An analogy that comes to mind is sociopathy. Closely linked to fear/reward insensitivity and impulsivity. Something you see a lot in case studies of diagnosed or accounts of people who look obviously like sociopaths is that they will be going along just fine, very competent and intelligent seeming, getting away with everything, until they suddenly do something which is just reckless, pointless, useless and no sane person could possibly think they'd get away with it. Why did they do X, which caused the whole house of cards to come tumbling down and is why you are now reading this book or longform investigative piece about them? No reason. They just sorta felt like it. The impulse just came to them. Like jumping off a bridge.
Huh. I would have invoked a different disorder.
I think that if we replace the Thought Assessor & Steering Subsystem with the function “RPE = +∞ (regardless of what's going on)”, the result is a manic episode, and if we replace it with the function “RPE = -∞ (regardless of what's going on)”, the result is a depressive episode.

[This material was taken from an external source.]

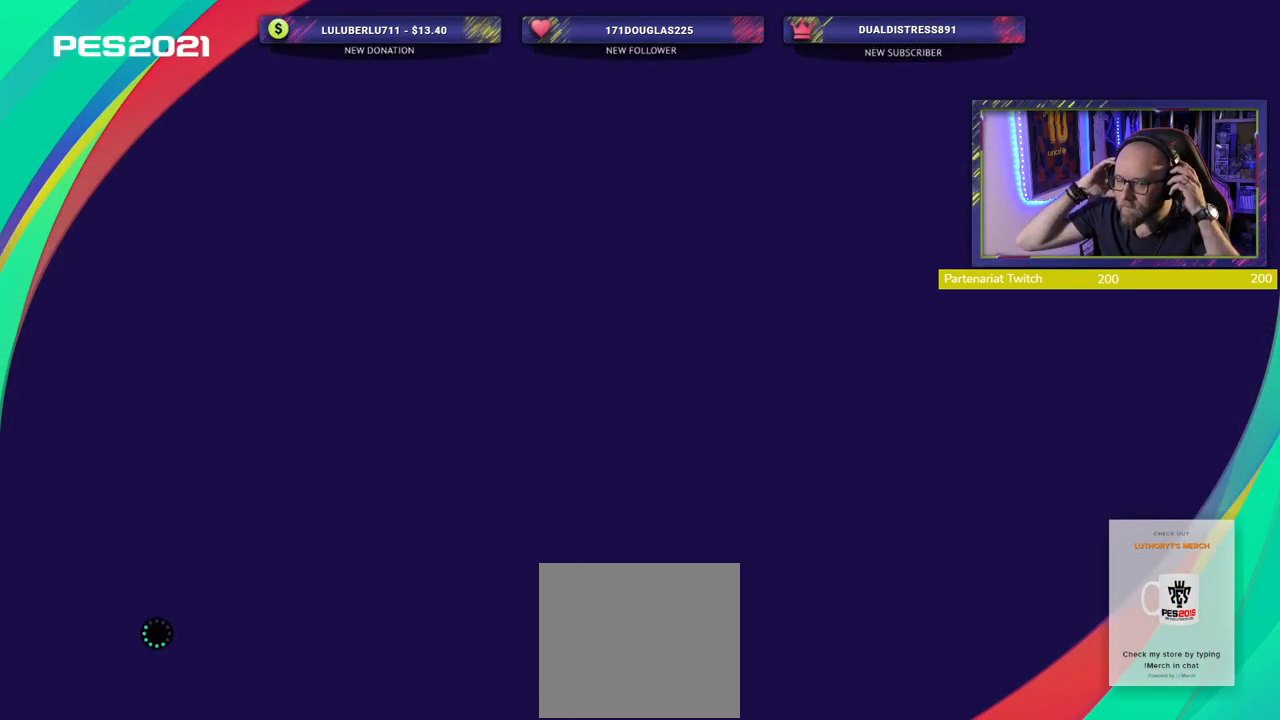
{"buttons": [], "left_stick": "center", "right_stick": "center", "events": []}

In other words, the manic episode would be kinda like the brainstem saying “Whatever thought you're thinking right now is a great thought! Whatever you're planning is an awesome plan! Go forth and carry that plan out with gusto!!!!” And the depressive episode would be kinda like the brainstem saying “Whatever thought you're thinking right now is a terrible thought. Stop thinking that thought! Think about anything else! Heck, think about nothing whatsoever! Please, anything but that thought!”

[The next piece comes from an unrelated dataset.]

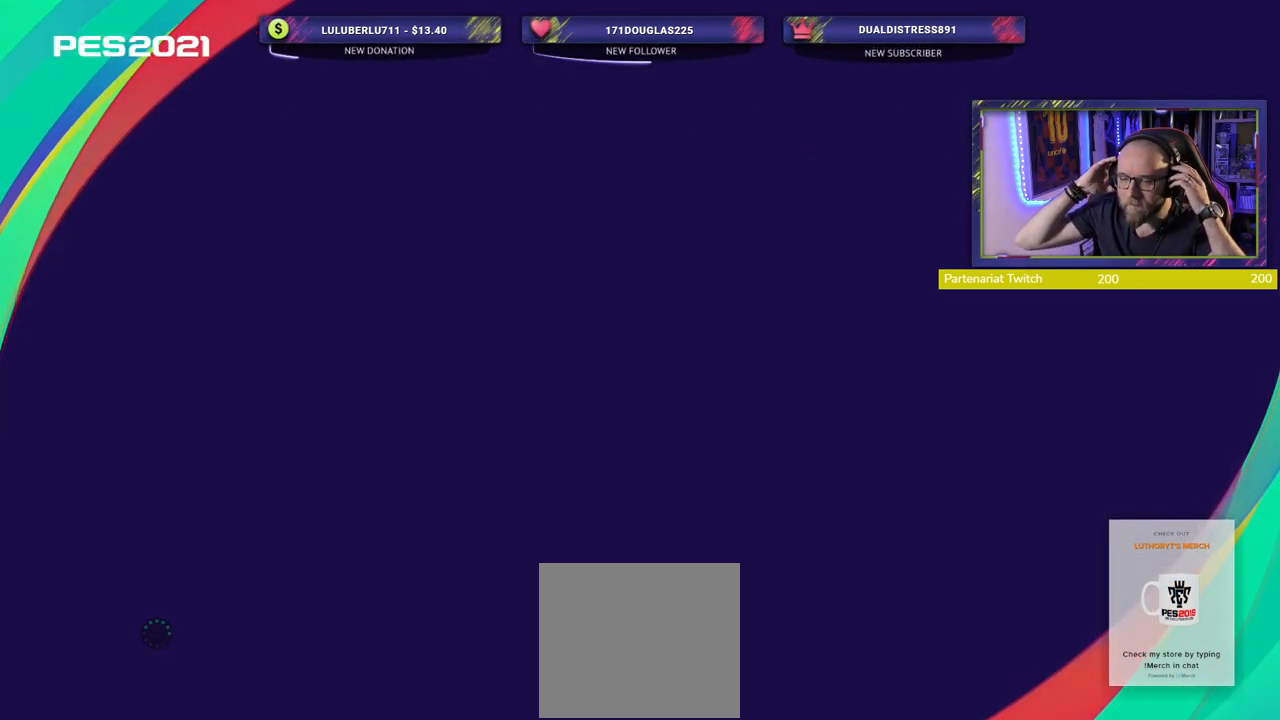
{"buttons": [], "left_stick": "center", "right_stick": "center", "events": []}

My thoughts about sociopathy are here. Sociopaths can be impulsive (like everyone), but it doesn't strike me as a central characteristic, as it is in mania. I think there might sometimes be situations where a sociopath does X, and onlookers characterize it as impulsive, but in fact it's just what the sociopath wanted to do, all things considered, stemming from different preferences / different reward function. For example, my impression is that sociopaths get very bored very easily, and will do something that seems crazy and inexplicable from a neurotypical perspective, but seems a good way to alleviate boredom from their own perspective.
(Epistemic status: Very much not an expert on mania or depression, I've just read a couple papers. I've read a larger number of books and papers on sociopathy / psychopathy (which think are synonyms?), plus there were two sociopaths in my life that I got to know reasonably well, unfortunately. More of my comments about depression here.)
Do you think this describes language models?
'Insensitivity to reward or punishment' does sound relevant...
Yes, but I didn't mean to ask whether it's relevant, I meant to ask whether it's accurate. Does the output of language models, in fact, feel like this? Seemed like something relevant to ask you since you've seen lots of text completions.
And if it does, what is the reason for not having long timelines? If neural networks only solved the easy part of the problem, that implies that they're a much smaller step toward AGI than many argued recently.
I said it was an analogy. You were discussing what intelligent human-level entities with inhibition control problems would hypothetically look like; well, as it happens, we do have such entities, in the form of sociopaths, and as it happens, they do not simply explode in every direction due to lacking inhibitions but often perform at high levels manipulating other humans until suddenly then they explode. This is proof of concept that you can naturally get such streaky performance without any kind of exotic setup or design. Seems relevant to mention.